Filter the records, keeping every line that has the string "ipsum".
** Data in this exercise follows **
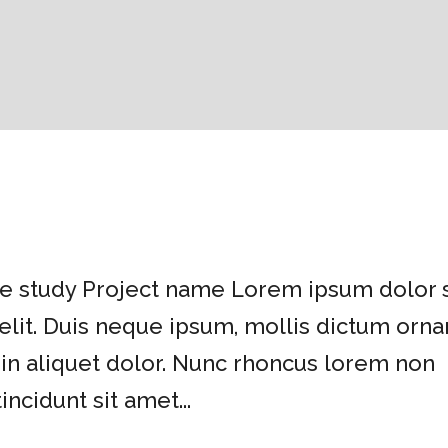
e study Project name Lorem ipsum dolor s
elit. Duis neque ipsum, mollis dictum orna
 in aliquet dolor. Nunc rhoncus lorem non
incidunt sit amet...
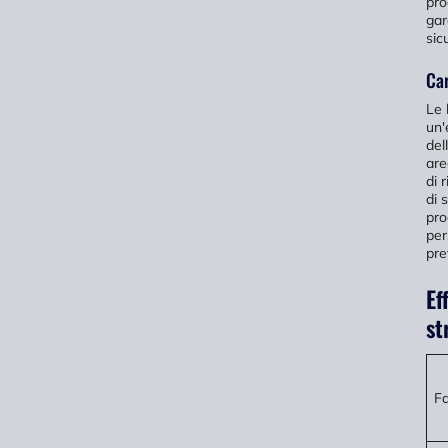
pro
gar
sic
Car
Le 
un'
del
are
di 
di 
pro
per
pre
Ef
st
Fa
** End of Data in this exercise **
* **Task output**
e study Project name Lorem ipsum dolor s
elit. Duis neque ipsum, mollis dictum orna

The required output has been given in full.